* **What you will do**
Pull out every classification line in the records below, from kingdom through common name, and reproduce each line word for word.

### The records ###

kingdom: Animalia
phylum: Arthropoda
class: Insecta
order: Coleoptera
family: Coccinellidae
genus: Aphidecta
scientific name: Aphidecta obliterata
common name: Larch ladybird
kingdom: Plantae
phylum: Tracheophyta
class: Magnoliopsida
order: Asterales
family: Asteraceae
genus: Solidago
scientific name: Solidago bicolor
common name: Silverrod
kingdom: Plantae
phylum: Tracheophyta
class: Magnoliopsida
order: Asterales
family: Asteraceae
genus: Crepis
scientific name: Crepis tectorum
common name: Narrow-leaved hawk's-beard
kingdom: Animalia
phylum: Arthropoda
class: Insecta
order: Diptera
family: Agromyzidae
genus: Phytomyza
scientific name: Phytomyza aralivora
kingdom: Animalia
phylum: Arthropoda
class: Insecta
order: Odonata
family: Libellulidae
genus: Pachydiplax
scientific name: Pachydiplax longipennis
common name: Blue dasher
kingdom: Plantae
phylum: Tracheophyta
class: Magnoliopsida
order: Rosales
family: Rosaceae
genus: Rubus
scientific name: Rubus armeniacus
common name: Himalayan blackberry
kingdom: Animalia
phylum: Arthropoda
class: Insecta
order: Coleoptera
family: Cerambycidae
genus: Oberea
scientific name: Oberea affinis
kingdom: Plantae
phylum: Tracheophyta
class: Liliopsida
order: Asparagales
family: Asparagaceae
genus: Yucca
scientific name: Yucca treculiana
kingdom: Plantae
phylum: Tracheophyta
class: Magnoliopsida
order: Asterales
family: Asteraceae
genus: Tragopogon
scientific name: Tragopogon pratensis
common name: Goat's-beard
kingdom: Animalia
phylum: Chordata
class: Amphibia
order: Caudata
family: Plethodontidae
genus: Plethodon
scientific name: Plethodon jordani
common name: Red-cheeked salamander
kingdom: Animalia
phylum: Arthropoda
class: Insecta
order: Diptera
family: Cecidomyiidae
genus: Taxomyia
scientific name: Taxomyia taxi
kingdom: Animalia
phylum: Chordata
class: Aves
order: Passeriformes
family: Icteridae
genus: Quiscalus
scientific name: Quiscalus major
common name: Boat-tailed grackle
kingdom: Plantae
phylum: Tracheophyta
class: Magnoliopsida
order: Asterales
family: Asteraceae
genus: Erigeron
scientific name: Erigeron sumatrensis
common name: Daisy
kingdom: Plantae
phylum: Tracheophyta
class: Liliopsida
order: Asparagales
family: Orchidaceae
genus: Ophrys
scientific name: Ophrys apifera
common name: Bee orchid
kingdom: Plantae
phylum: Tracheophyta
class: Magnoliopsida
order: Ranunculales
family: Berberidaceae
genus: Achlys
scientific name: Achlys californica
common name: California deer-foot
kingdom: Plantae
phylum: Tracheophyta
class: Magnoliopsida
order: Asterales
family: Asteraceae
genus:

###

* **Solution to this problem**
kingdom: Animalia
phylum: Arthropoda
class: Insecta
order: Coleoptera
family: Coccinellidae
genus: Aphidecta
scientific name: Aphidecta obliterata
common name: Larch ladybird
kingdom: Plantae
phylum: Tracheophyta
class: Magnoliopsida
order: Asterales
family: Asteraceae
genus: Solidago
scientific name: Solidago bicolor
common name: Silverrod
kingdom: Plantae
phylum: Tracheophyta
class: Magnoliopsida
order: Asterales
family: Asteraceae
genus: Crepis
scientific name: Crepis tectorum
common name: Narrow-leaved hawk's-beard
kingdom: Animalia
phylum: Arthropoda
class: Insecta
order: Diptera
family: Agromyzidae
genus: Phytomyza
scientific name: Phytomyza aralivora
kingdom: Animalia
phylum: Arthropoda
class: Insecta
order: Odonata
family: Libellulidae
genus: Pachydiplax
scientific name: Pachydiplax longipennis
common name: Blue dasher
kingdom: Plantae
phylum: Tracheophyta
class: Magnoliopsida
order: Rosales
family: Rosaceae
genus: Rubus
scientific name: Rubus armeniacus
common name: Himalayan blackberry
kingdom: Animalia
phylum: Arthropoda
class: Insecta
order: Coleoptera
family: Cerambycidae
genus: Oberea
scientific name: Oberea affinis
kingdom: Plantae
phylum: Tracheophyta
class: Liliopsida
order: Asparagales
family: Asparagaceae
genus: Yucca
scientific name: Yucca treculiana
kingdom: Plantae
phylum: Tracheophyta
class: Magnoliopsida
order: Asterales
family: Asteraceae
genus: Tragopogon
scientific name: Tragopogon pratensis
common name: Goat's-beard
kingdom: Animalia
phylum: Chordata
class: Amphibia
order: Caudata
family: Plethodontidae
genus: Plethodon
scientific name: Plethodon jordani
common name: Red-cheeked salamander
kingdom: Animalia
phylum: Arthropoda
class: Insecta
order: Diptera
family: Cecidomyiidae
genus: Taxomyia
scientific name: Taxomyia taxi
kingdom: Animalia
phylum: Chordata
class: Aves
order: Passeriformes
family: Icteridae
genus: Quiscalus
scientific name: Quiscalus major
common name: Boat-tailed grackle
kingdom: Plantae
phylum: Tracheophyta
class: Magnoliopsida
order: Asterales
family: Asteraceae
genus: Erigeron
scientific name: Erigeron sumatrensis
common name: Daisy
kingdom: Plantae
phylum: Tracheophyta
class: Liliopsida
order: Asparagales
family: Orchidaceae
genus: Ophrys
scientific name: Ophrys apifera
common name: Bee orchid
kingdom: Plantae
phylum: Tracheophyta
class: Magnoliopsida
order: Ranunculales
family: Berberidaceae
genus: Achlys
scientific name: Achlys californica
common name: California deer-foot
kingdom: Plantae
phylum: Tracheophyta
class: Magnoliopsida
order: Asterales
family: Asteraceae
genus:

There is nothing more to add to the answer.